The split began in January after the district closed Coughlin’s main building on North Washington Street in the city. In May, the Wilkes-Barre Area School District began a pre-demolition project that included the removal of asbestos from the main building.
“All it is is brick,” Coughlin Principal Patrick Patte said, adding the pre-demolition work inside the main building should be done in a few weeks.
The district plans to demolish the main building and annex and build a new consolidated high school on the site, but the 11th and 12th grades need to be relocated first.
The district is trying to finalize a deal to lease space in the old Times Leader newspaper building for the 11th and 12th grades. Panzitta Enterprises Inc. wants to buy the old newspaper building from Civitas Media, convert the building into a school facility and lease space inside to the school district as a tenant.
School officials hope the renovations to the Times Leader building can be done for the 2017-18 school year. Coughlin senior David Brigido said he is a little disappointed the Times Leader building won’t be ready during his last year.
“I’m happy. I’m excited to start my senior year,” Brigido said, leaving the annex at the end of Monday’s school day.
The renovated Mackin is climate-controlled, and the new high school will also be climate-controlled. The annex is not.
“It’s just hot,” senior Fernando De La Cruz said. Brigido said the temperature in one annex classroom was 85 degrees. Fans inside helped with the heat, De La Cruz said.
Coughlin’s main building opened in 1911. The annex was added in 1955.

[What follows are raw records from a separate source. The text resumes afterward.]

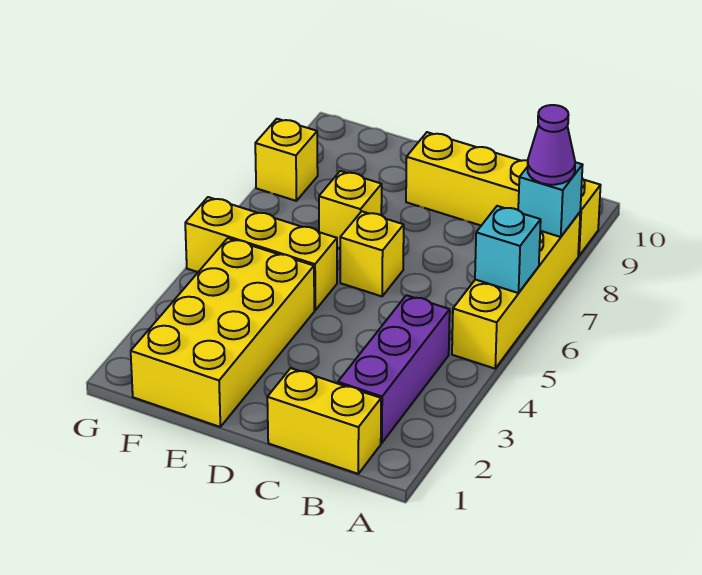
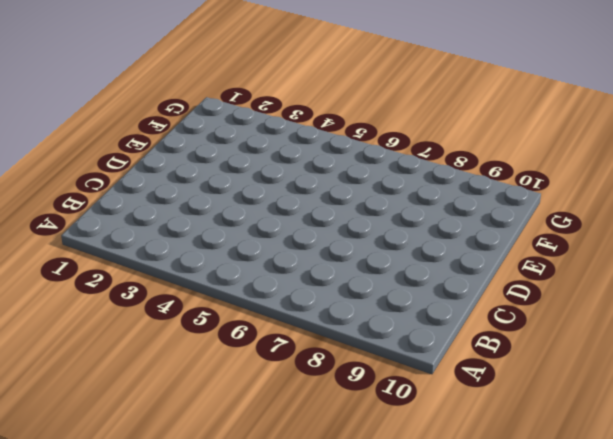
none -> yellow 1x4 brick [452,212,580,369]
none -> yellow 1x4 brick [406,132,601,256]
none -> yellow 1x2 brick [267,368,381,474]

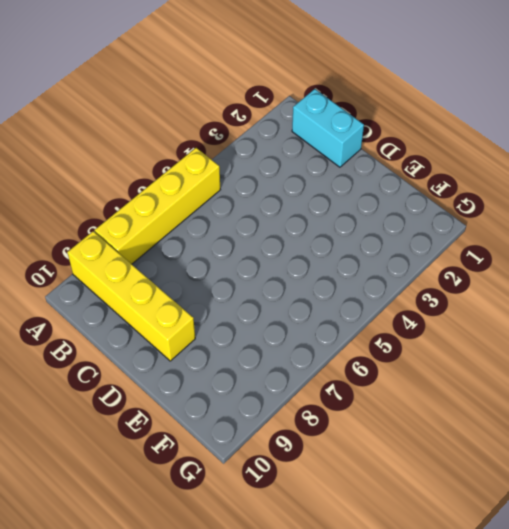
cyan 1x2 brick [292,89,364,167] -> yellow 1x2 brick [267,368,381,474]
none -> purple 1x3 brick [338,295,450,443]
none -> yellow 1x1 brick [340,211,404,296]
none -> yellow 2x4 brick [131,238,314,427]

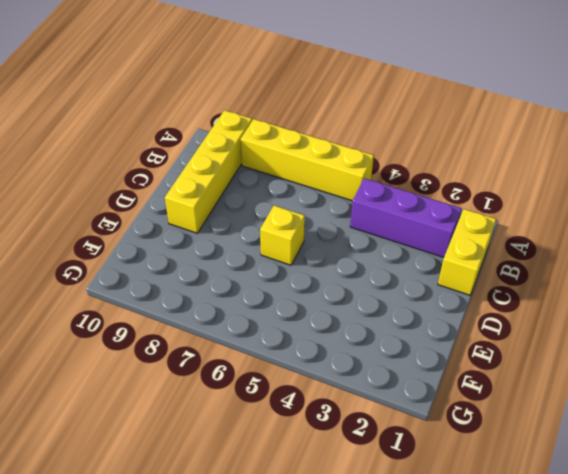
none -> yellow 2x4 brick [131,238,314,427]
none -> yellow 1x3 brick [185,197,337,310]
none -> yellow 1x1 brick [319,171,382,248]

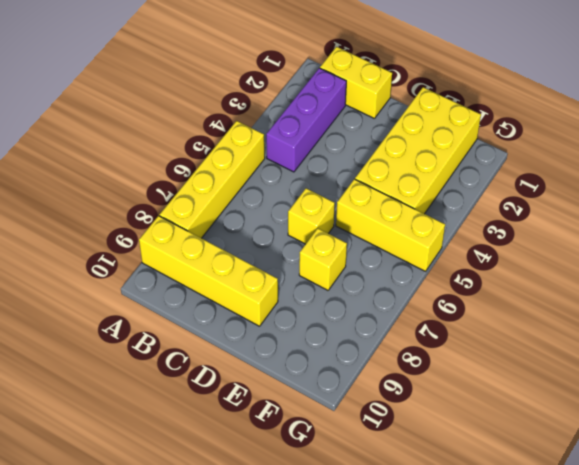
none -> yellow 1x1 brick [255,119,318,201]
none -> cyan 1x1 brick [475,206,541,293]
none -> cyan 1x1 brick [518,162,583,237]

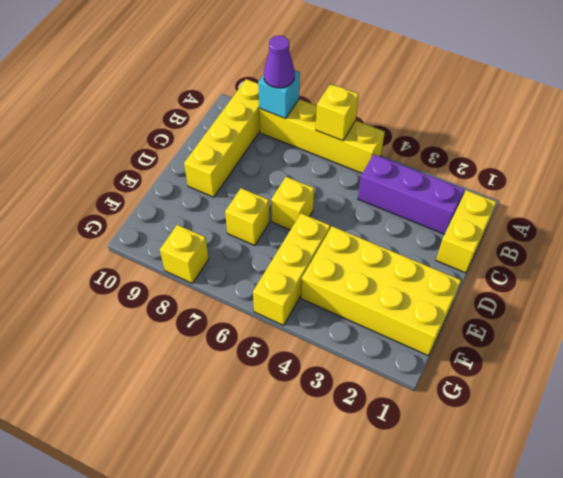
yellow 1x1 brick [316,84,359,141] -> cyan 1x1 brick [475,206,541,293]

Patte was busy Monday afternoon helping students get on the right buses outside the annex. Students were getting off buses coming from the Mackin site in the city’s East End to hop on buses outside the annex on North Washington Street.
Some students were a little confused because they had to get on different buses to take them to Solomon Plains Elementary/Junior High School for sports practices, Patte said.
The new high school is being designed to merge Coughlin with Meyers High School in South Wilkes-Barre. The cost is estimated at $82 million, and the new high school could open in four or five years.